A United Methodist Pastor's Theological Reflections

"But thanks be to God, who gives us the victory (nikos) through our Lord Jesus Christ." - I Corinthians 15:57

Wednesday, December 10, 2014

Upcoming Sunday Scripture Commentary - December 14

Sermon (December 14) - "Reclaim Christmas: Scandalous Love"

Romans 3:21-26

Context of this scripture passage:
Paul is using the metaphor of a courtroom. Court was in session and everyone was found guilty. Israel was not able to be the people God had called them to be. Israel was supposed to be the solution to the problem of sin, but they were also part of the problem!

v. 22 - God's righteousness - This refers to how God is faithful to the covenant he made to Israel. It wold be through Jesus' life, death, and resurrection that the world would be made right.

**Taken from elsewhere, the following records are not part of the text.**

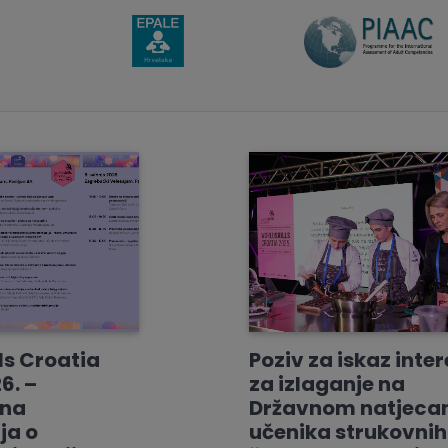
ls Croatia
Poziv za iskaz inte
6. –
za izlaganje na
vna
Državnom natjeca
ja o
učenika strukovnih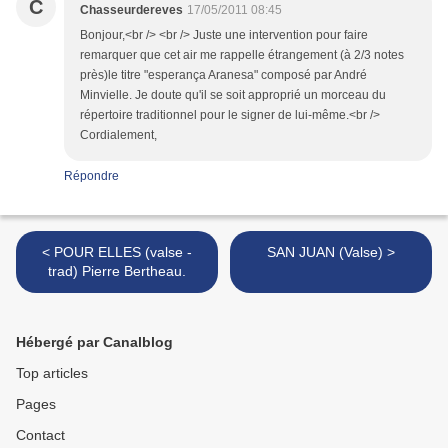
C
Chasseurdereves
17/05/2011 08:45
Bonjour,<br /> <br /> Juste une intervention pour faire
remarquer que cet air me rappelle étrangement (à 2/3 notes
près)le titre "esperança Aranesa" composé par André
Minvielle. Je doute qu'il se soit approprié un morceau du
répertoire traditionnel pour le signer de lui-même.<br />
Cordialement,
Répondre
< POUR ELLES (valse -
SAN JUAN (Valse) >
trad) Pierre Bertheau.
Hébergé par Canalblog
Top articles
Pages
Contact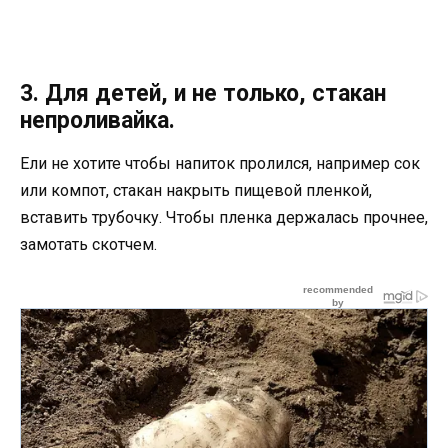
3. Для детей, и не только, стакан
непроливайка.
Ели не хотите чтобы напиток пролился, например сок
или компот, стакан накрыть пищевой пленкой,
вставить трубочку. Чтобы пленка держалась прочнее,
замотать скотчем.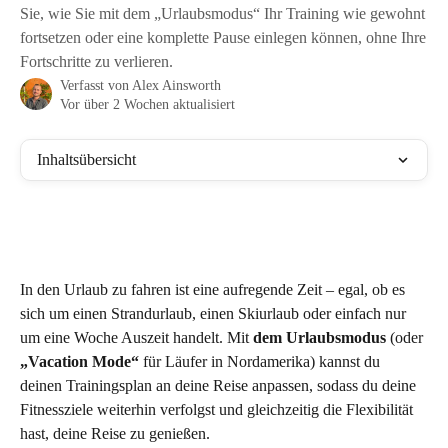
Sie, wie Sie mit dem „Urlaubsmodus“ Ihr Training wie gewohnt
fortsetzen oder eine komplette Pause einlegen können, ohne Ihre
Fortschritte zu verlieren.
Verfasst von
Alex Ainsworth
Vor über 2 Wochen aktualisiert
Inhaltsübersicht
In den Urlaub zu fahren ist eine aufregende Zeit – egal, ob es 
sich um einen Strandurlaub, einen Skiurlaub oder einfach nur 
um eine Woche Auszeit handelt. Mit 
dem Urlaubsmodus
 (oder 
„Vacation Mode“
 für Läufer in Nordamerika) kannst du 
deinen Trainingsplan an deine Reise anpassen, sodass du deine 
Fitnessziele weiterhin verfolgst und gleichzeitig die Flexibilität 
hast, deine Reise zu genießen.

v. 23 - All have sinned. That is, human were created to reflect God's image in the world and we have failed in being who we were created to be!

Instead of God giving up on the covenant, God fulfills it through Jesus. Jesus is our representative and did what we were not able to do on our own.

v. 24 - The result of Jesus fulfilling the covenant is redemption. This word is a technical word in biblical times of buying back a slave. The metaphor is extended here because God's redemption means that we are no longer slaves! Humanity is now declared not guilty.

v. 25 refers to a piece of furniture in the Temple - the mercy seat. Instead of the mercy seat, we now have Jesus. Jesus has become the reality of what the Temple had been pointing all along.

v. 26 - We are justified by faith which means that those who accept the good news of Jesus are declared to be in the right and not guilty.

Luke 1:39-56

This is called the Magnificat because the first word of this passage in Latin is Magnificat. This is often sung by choirs and in monasteries.

Mary and Elizabeth were filled with joy because they shared in the hope of all Israel that one day God will fulfill a promise to bless the world through the covenant that had been made with Israel. In order for this to happen, the powers of this world would need to be overthrown.

This song reminds us of Hannah's song from I Samuel 2 in the Old Testament.

This scripture shows us Elizabeth, an older woman who is pregnant alongside a younger woman, Mary, who is also pregnant. They are joyful because they know their sons will be part of the long awaited fulfillment of God's covenant.

For this reason, Mary offers this incredible song of celebration.

[Note: The resources used for these scripture reading commentaries are based on the Everyone series by NT Wright, Preaching the Revised Common Lectionary, The Wesley Study Bible, and the “Montreal-Anglican”lectionary commentaries.]